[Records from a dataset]
● ● ● ●

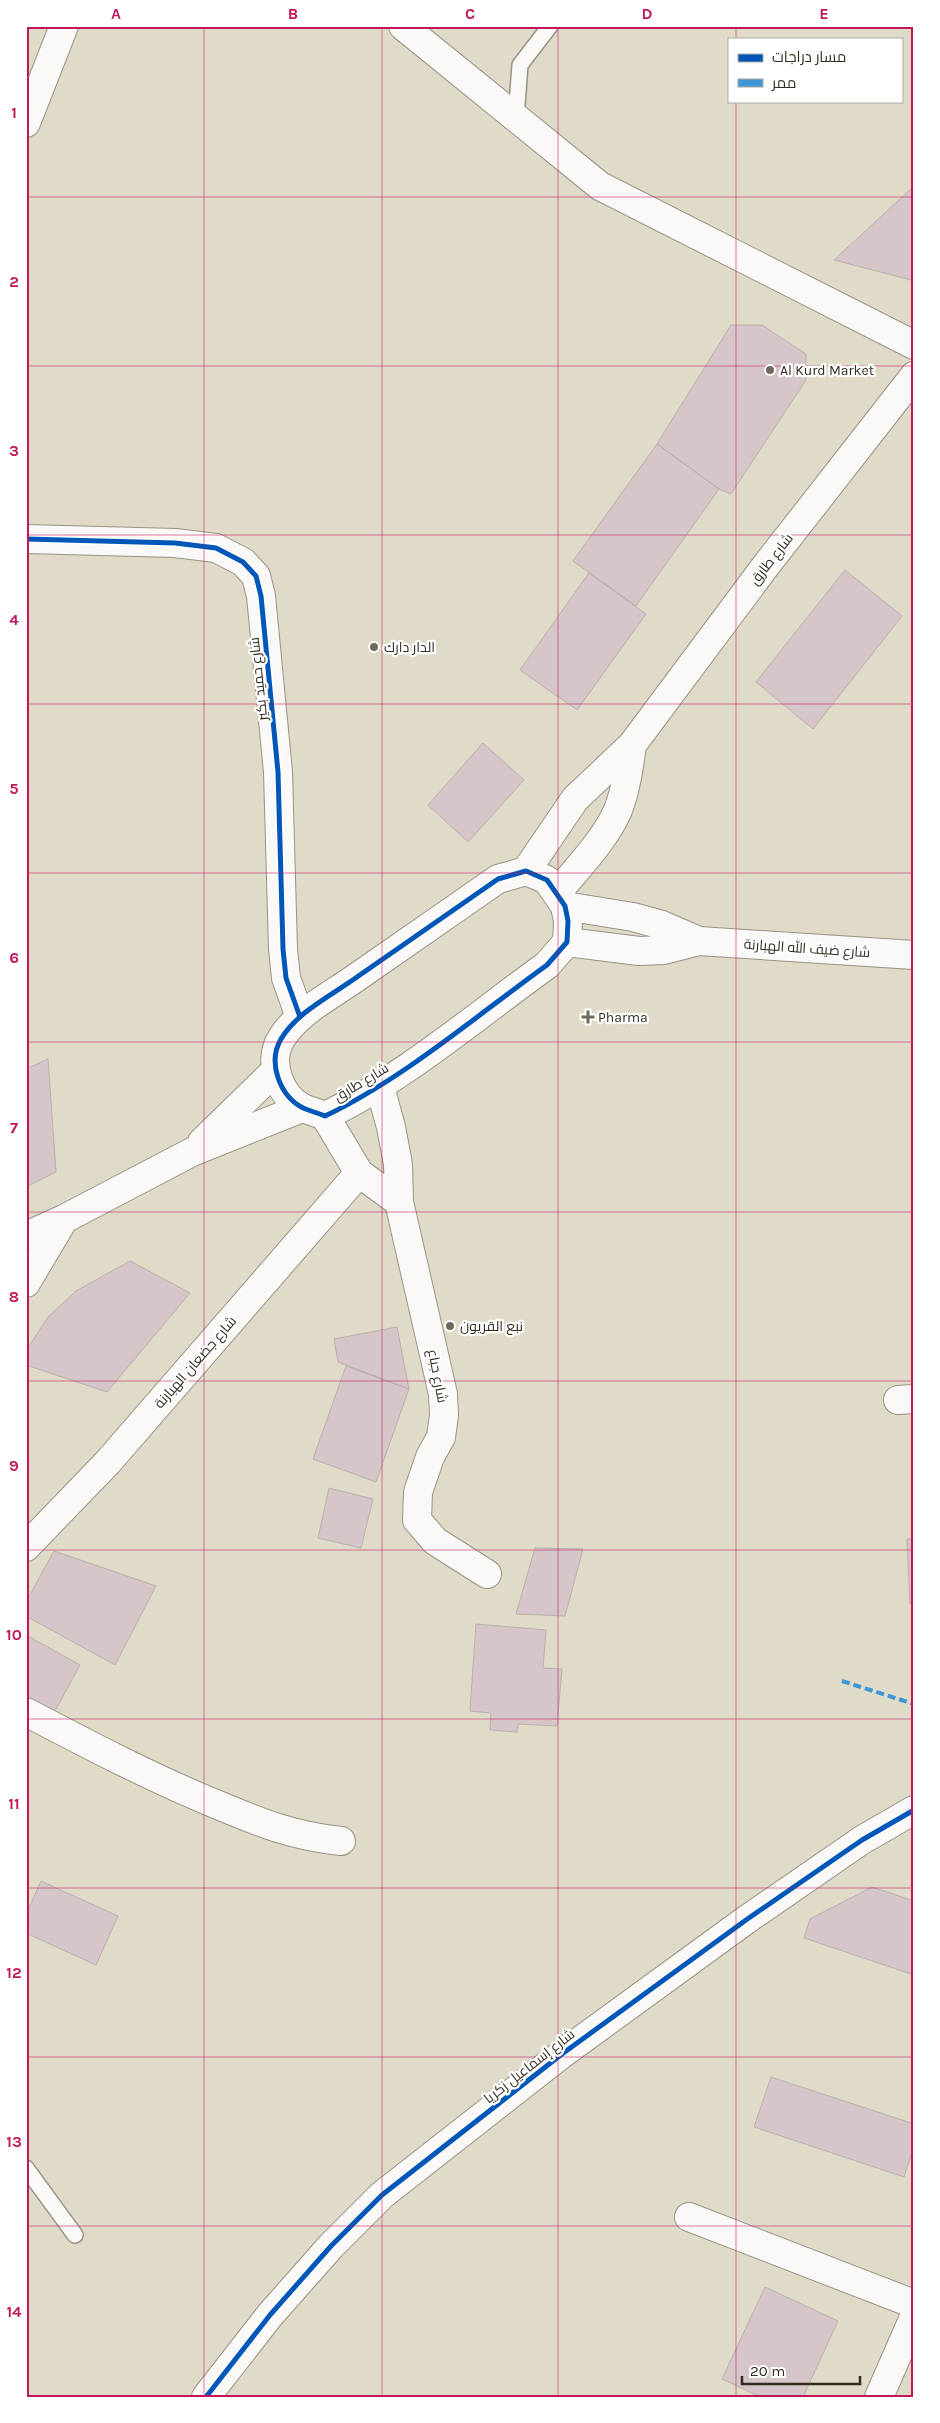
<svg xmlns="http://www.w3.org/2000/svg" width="940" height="2423" font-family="Karla,Cairo,sans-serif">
<rect width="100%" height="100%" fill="#e0dac8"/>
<!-- building -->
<path fill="#d6c5c9" stroke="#b8b1ac" d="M913 187 914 277 911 280 834 260Z
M731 325H762L806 354V380L731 494 719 489 657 444Z
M657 444 719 489 636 606 573 561Z
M845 570 902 616 813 729 756 682Z
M589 573 646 614 577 710 520 670Z
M483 743 524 780 468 842 428 805Z
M48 1059 56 1172 26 1187V1069Z
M130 1261 190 1293 107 1392 26 1365 28 1348 48 1317 76 1291Z
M397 1327 409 1389 338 1362 334 1339Z
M346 1366 409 1389 376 1482 313 1459Z
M329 1488 373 1499 361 1548 318 1538Z
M907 1539H914V1604H910Z
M535 1548 583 1549 565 1616 516 1614Z
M54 1551 156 1586 115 1665 26 1616V1602Z
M476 1624 546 1630 543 1668 562 1669 557 1726 518 1724 517 1732 490 1730 491 1713 470 1711Z
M26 1635 80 1665 49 1722 26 1710Z
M41 1881 118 1916 96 1965 26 1933V1915Z
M872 1887 914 1901V1975L804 1938 810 1919Z
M771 2077 914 2124V2146L904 2177 754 2127Z
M765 2287 838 2321 803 2397H761L722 2379Z"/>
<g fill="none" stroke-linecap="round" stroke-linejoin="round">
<!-- service casing -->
<g stroke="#989385" stroke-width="18">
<path id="service" d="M516 118 520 65 550 26
M26 2168 75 2235"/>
</g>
<!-- minor casing -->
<g stroke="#989385" stroke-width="30">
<path id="minor" d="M403 26 600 186 914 345
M26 123 64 26
M26 539 175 543 216 548 243 562 256 576 261 596 278 772 283 949 286 978 300 1017
M380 1087 391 1127 398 1164 399 1202 443 1394 444 1415 441 1437 430 1457 418 1492 417 1520 435 1541 487 1574
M325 1116 359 1173 399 1202
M26 1283 64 1219
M898 1400 914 1399
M26 1547 108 1462 359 1173
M26 1712C89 1745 152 1778 218 1805 261 1823 293 1836 341 1841
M689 2217 914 2304
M206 2397 270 2315 331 2246 382 2195 562 2054 746 1920 862 1840 914 1810"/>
</g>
<!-- tertiary casing -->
<g stroke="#989385" stroke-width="30">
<path id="tertiary" d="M526 871 547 880 565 906 568 921 567 942 547 965C476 1016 403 1079 325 1116 318 1113 310 1111 303 1108 280 1096 267 1063 281 1039 297 1012 332 995 357 977 404 944 451 912 498 879Z
M526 871 575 799 632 745 764 568 914 376
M558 892C578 867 605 840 618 810 626 789 629 767 632 745
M565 906 633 917 662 925 699 941
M567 942 639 951 664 950 699 941 914 955
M202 1142 276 1070
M26 1236 64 1219 192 1152 302 1108
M879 2397 914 2317"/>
</g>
<!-- service -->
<use href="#service" stroke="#faf9f7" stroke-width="15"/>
<!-- minor -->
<use href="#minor" stroke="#faf9f7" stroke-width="28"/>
<!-- tertiary -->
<use href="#tertiary" stroke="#faf9f7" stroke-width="28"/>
<!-- quiet -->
<path stroke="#3d96d5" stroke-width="4" stroke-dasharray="8 4" stroke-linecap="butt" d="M842 1681 914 1704"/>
<!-- cycleway casing -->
<g stroke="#fff" stroke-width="8">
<path id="cycleway" d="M26 539 175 543 216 548 243 562 256 576 261 596 278 772 283 949 286 978 300 1017
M526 871 547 880 565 906 568 921 567 942 547 965C476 1016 403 1079 325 1116 318 1113 310 1111 303 1108 280 1096 267 1063 281 1039 297 1012 332 995 357 977 404 944 451 912 498 879Z
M206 2397 270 2315 331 2246 382 2195 562 2054 746 1920 862 1840 914 1810"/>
</g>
<!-- cycleway -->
<use href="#cycleway" stroke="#0057b8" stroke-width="5"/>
</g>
<!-- grid -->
<path fill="none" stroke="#c2185b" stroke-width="1" stroke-opacity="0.55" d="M204 26V2397M382 26V2397M558 26V2397M736 26V39M736 101V2397M26 197H914M26 366H914M26 535H914M26 704H914M26 873H914M26 1042H914M26 1212H914M26 1381H914M26 1550H914M26 1719H914M26 1888H914M26 2057H914M26 2226H914"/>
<!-- markers -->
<g fill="#6f6a5b" stroke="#fff" stroke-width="2">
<circle cx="770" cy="370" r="5"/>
<circle cx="374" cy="647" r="5"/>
<path d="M585.5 1009.5h5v5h5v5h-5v5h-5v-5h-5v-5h5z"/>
<circle cx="450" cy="1326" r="5"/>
</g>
<g text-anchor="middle" stroke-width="4.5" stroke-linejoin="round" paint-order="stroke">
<!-- poi labels -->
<g font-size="14" fill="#322d20" stroke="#fff" text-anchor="start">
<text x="780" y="375">Al Kurd Market</text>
<text x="384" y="652">الدار دارك</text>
<text x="598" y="1022">Pharma</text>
<text x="460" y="1331">نبع القريون</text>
</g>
<!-- street labels -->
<g font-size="14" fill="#322d20" stroke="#fff">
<text transform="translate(771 559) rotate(-52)" y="5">شارع طارق</text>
<text transform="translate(258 679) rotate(-96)" y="5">شارع حميد بكير</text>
<text transform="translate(807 948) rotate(4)" y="5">شارع ضيف الله الهبارنة</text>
<text transform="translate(361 1082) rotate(-31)" y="5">شارع طارق</text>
<text transform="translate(195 1362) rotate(-49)" y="5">شارع جضعان الهبارنة</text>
<text transform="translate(438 1376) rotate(79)" y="5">شارع جباع</text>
<text transform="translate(529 2066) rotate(-38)" y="5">شارع إسماعيل زكريا</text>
</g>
</g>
<!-- border -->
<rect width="940" height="2423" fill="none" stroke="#ffffff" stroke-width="55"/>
<!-- legend -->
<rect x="728" y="38" width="175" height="65" fill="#ffffff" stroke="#adaba6"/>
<rect x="738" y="54" width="25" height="8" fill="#0057b8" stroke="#adaba6"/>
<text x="772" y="62" font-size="15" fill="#322d20">مسار دراجات</text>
<rect x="738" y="79" width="25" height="8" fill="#3d96d5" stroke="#adaba6"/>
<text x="772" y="88" font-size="15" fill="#322d20">ممر</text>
<!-- scale -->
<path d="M742 2376v8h118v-8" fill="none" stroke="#322d20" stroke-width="2.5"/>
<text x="750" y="2376" font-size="15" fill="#322d20" stroke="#ffffff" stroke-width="4" paint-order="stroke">20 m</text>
<rect x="28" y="28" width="884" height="2368" fill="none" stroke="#c2185b" stroke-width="2"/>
<g font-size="16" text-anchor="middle" font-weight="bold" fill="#c2185b">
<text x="116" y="19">A</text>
<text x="293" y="19">B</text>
<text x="470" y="19">C</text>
<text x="647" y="19">D</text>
<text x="824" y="19">E</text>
<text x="14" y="118">1</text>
<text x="14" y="287">2</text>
<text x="14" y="456">3</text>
<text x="14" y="625">4</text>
<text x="14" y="794">5</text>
<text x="14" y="963">6</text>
<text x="14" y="1133">7</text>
<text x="14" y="1302">8</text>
<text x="14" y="1471">9</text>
<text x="14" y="1640">10</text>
<text x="14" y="1809">11</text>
<text x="14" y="1978">12</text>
<text x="14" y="2147">13</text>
<text x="14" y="2317">14</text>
</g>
</svg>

● ● ● ●

> Required action
In the copy, include every entry above exactly and leave out each picture.

> Solution for this exercise
<svg xmlns="http://www.w3.org/2000/svg" width="940" height="2423" font-family="Karla,Cairo,sans-serif">
<rect width="100%" height="100%" fill="#e0dac8"/>
<!-- building -->
<path fill="#d6c5c9" stroke="#b8b1ac" d="M913 187 914 277 911 280 834 260Z
M731 325H762L806 354V380L731 494 719 489 657 444Z
M657 444 719 489 636 606 573 561Z
M845 570 902 616 813 729 756 682Z
M589 573 646 614 577 710 520 670Z
M483 743 524 780 468 842 428 805Z
M48 1059 56 1172 26 1187V1069Z
M130 1261 190 1293 107 1392 26 1365 28 1348 48 1317 76 1291Z
M397 1327 409 1389 338 1362 334 1339Z
M346 1366 409 1389 376 1482 313 1459Z
M329 1488 373 1499 361 1548 318 1538Z
M907 1539H914V1604H910Z
M535 1548 583 1549 565 1616 516 1614Z
M54 1551 156 1586 115 1665 26 1616V1602Z
M476 1624 546 1630 543 1668 562 1669 557 1726 518 1724 517 1732 490 1730 491 1713 470 1711Z
M26 1635 80 1665 49 1722 26 1710Z
M41 1881 118 1916 96 1965 26 1933V1915Z
M872 1887 914 1901V1975L804 1938 810 1919Z
M771 2077 914 2124V2146L904 2177 754 2127Z
M765 2287 838 2321 803 2397H761L722 2379Z"/>
<g fill="none" stroke-linecap="round" stroke-linejoin="round">
<!-- service casing -->
<g stroke="#989385" stroke-width="18">
<path id="service" d="M516 118 520 65 550 26
M26 2168 75 2235"/>
</g>
<!-- minor casing -->
<g stroke="#989385" stroke-width="30">
<path id="minor" d="M403 26 600 186 914 345
M26 123 64 26
M26 539 175 543 216 548 243 562 256 576 261 596 278 772 283 949 286 978 300 1017
M380 1087 391 1127 398 1164 399 1202 443 1394 444 1415 441 1437 430 1457 418 1492 417 1520 435 1541 487 1574
M325 1116 359 1173 399 1202
M26 1283 64 1219
M898 1400 914 1399
M26 1547 108 1462 359 1173
M26 1712C89 1745 152 1778 218 1805 261 1823 293 1836 341 1841
M689 2217 914 2304
M206 2397 270 2315 331 2246 382 2195 562 2054 746 1920 862 1840 914 1810"/>
</g>
<!-- tertiary casing -->
<g stroke="#989385" stroke-width="30">
<path id="tertiary" d="M526 871 547 880 565 906 568 921 567 942 547 965C476 1016 403 1079 325 1116 318 1113 310 1111 303 1108 280 1096 267 1063 281 1039 297 1012 332 995 357 977 404 944 451 912 498 879Z
M526 871 575 799 632 745 764 568 914 376
M558 892C578 867 605 840 618 810 626 789 629 767 632 745
M565 906 633 917 662 925 699 941
M567 942 639 951 664 950 699 941 914 955
M202 1142 276 1070
M26 1236 64 1219 192 1152 302 1108
M879 2397 914 2317"/>
</g>
<!-- service -->
<use href="#service" stroke="#faf9f7" stroke-width="15"/>
<!-- minor -->
<use href="#minor" stroke="#faf9f7" stroke-width="28"/>
<!-- tertiary -->
<use href="#tertiary" stroke="#faf9f7" stroke-width="28"/>
<!-- quiet -->
<path stroke="#3d96d5" stroke-width="4" stroke-dasharray="8 4" stroke-linecap="butt" d="M842 1681 914 1704"/>
<!-- cycleway casing -->
<g stroke="#fff" stroke-width="8">
<path id="cycleway" d="M26 539 175 543 216 548 243 562 256 576 261 596 278 772 283 949 286 978 300 1017
M526 871 547 880 565 906 568 921 567 942 547 965C476 1016 403 1079 325 1116 318 1113 310 1111 303 1108 280 1096 267 1063 281 1039 297 1012 332 995 357 977 404 944 451 912 498 879Z
M206 2397 270 2315 331 2246 382 2195 562 2054 746 1920 862 1840 914 1810"/>
</g>
<!-- cycleway -->
<use href="#cycleway" stroke="#0057b8" stroke-width="5"/>
</g>
<!-- grid -->
<path fill="none" stroke="#c2185b" stroke-width="1" stroke-opacity="0.55" d="M204 26V2397M382 26V2397M558 26V2397M736 26V39M736 101V2397M26 197H914M26 366H914M26 535H914M26 704H914M26 873H914M26 1042H914M26 1212H914M26 1381H914M26 1550H914M26 1719H914M26 1888H914M26 2057H914M26 2226H914"/>
<!-- markers -->
<g fill="#6f6a5b" stroke="#fff" stroke-width="2">
<circle cx="770" cy="370" r="5"/>
<circle cx="374" cy="647" r="5"/>
<path d="M585.5 1009.5h5v5h5v5h-5v5h-5v-5h-5v-5h5z"/>
<circle cx="450" cy="1326" r="5"/>
</g>
<g text-anchor="middle" stroke-width="4.5" stroke-linejoin="round" paint-order="stroke">
<!-- poi labels -->
<g font-size="14" fill="#322d20" stroke="#fff" text-anchor="start">
<text x="780" y="375">Al Kurd Market</text>
<text x="384" y="652">الدار دارك</text>
<text x="598" y="1022">Pharma</text>
<text x="460" y="1331">نبع القريون</text>
</g>
<!-- street labels -->
<g font-size="14" fill="#322d20" stroke="#fff">
<text transform="translate(771 559) rotate(-52)" y="5">شارع طارق</text>
<text transform="translate(258 679) rotate(-96)" y="5">شارع حميد بكير</text>
<text transform="translate(807 948) rotate(4)" y="5">شارع ضيف الله الهبارنة</text>
<text transform="translate(361 1082) rotate(-31)" y="5">شارع طارق</text>
<text transform="translate(195 1362) rotate(-49)" y="5">شارع جضعان الهبارنة</text>
<text transform="translate(438 1376) rotate(79)" y="5">شارع جباع</text>
<text transform="translate(529 2066) rotate(-38)" y="5">شارع إسماعيل زكريا</text>
</g>
</g>
<!-- border -->
<rect width="940" height="2423" fill="none" stroke="#ffffff" stroke-width="55"/>
<!-- legend -->
<rect x="728" y="38" width="175" height="65" fill="#ffffff" stroke="#adaba6"/>
<rect x="738" y="54" width="25" height="8" fill="#0057b8" stroke="#adaba6"/>
<text x="772" y="62" font-size="15" fill="#322d20">مسار دراجات</text>
<rect x="738" y="79" width="25" height="8" fill="#3d96d5" stroke="#adaba6"/>
<text x="772" y="88" font-size="15" fill="#322d20">ممر</text>
<!-- scale -->
<path d="M742 2376v8h118v-8" fill="none" stroke="#322d20" stroke-width="2.5"/>
<text x="750" y="2376" font-size="15" fill="#322d20" stroke="#ffffff" stroke-width="4" paint-order="stroke">20 m</text>
<rect x="28" y="28" width="884" height="2368" fill="none" stroke="#c2185b" stroke-width="2"/>
<g font-size="16" text-anchor="middle" font-weight="bold" fill="#c2185b">
<text x="116" y="19">A</text>
<text x="293" y="19">B</text>
<text x="470" y="19">C</text>
<text x="647" y="19">D</text>
<text x="824" y="19">E</text>
<text x="14" y="118">1</text>
<text x="14" y="287">2</text>
<text x="14" y="456">3</text>
<text x="14" y="625">4</text>
<text x="14" y="794">5</text>
<text x="14" y="963">6</text>
<text x="14" y="1133">7</text>
<text x="14" y="1302">8</text>
<text x="14" y="1471">9</text>
<text x="14" y="1640">10</text>
<text x="14" y="1809">11</text>
<text x="14" y="1978">12</text>
<text x="14" y="2147">13</text>
<text x="14" y="2317">14</text>
</g>
</svg>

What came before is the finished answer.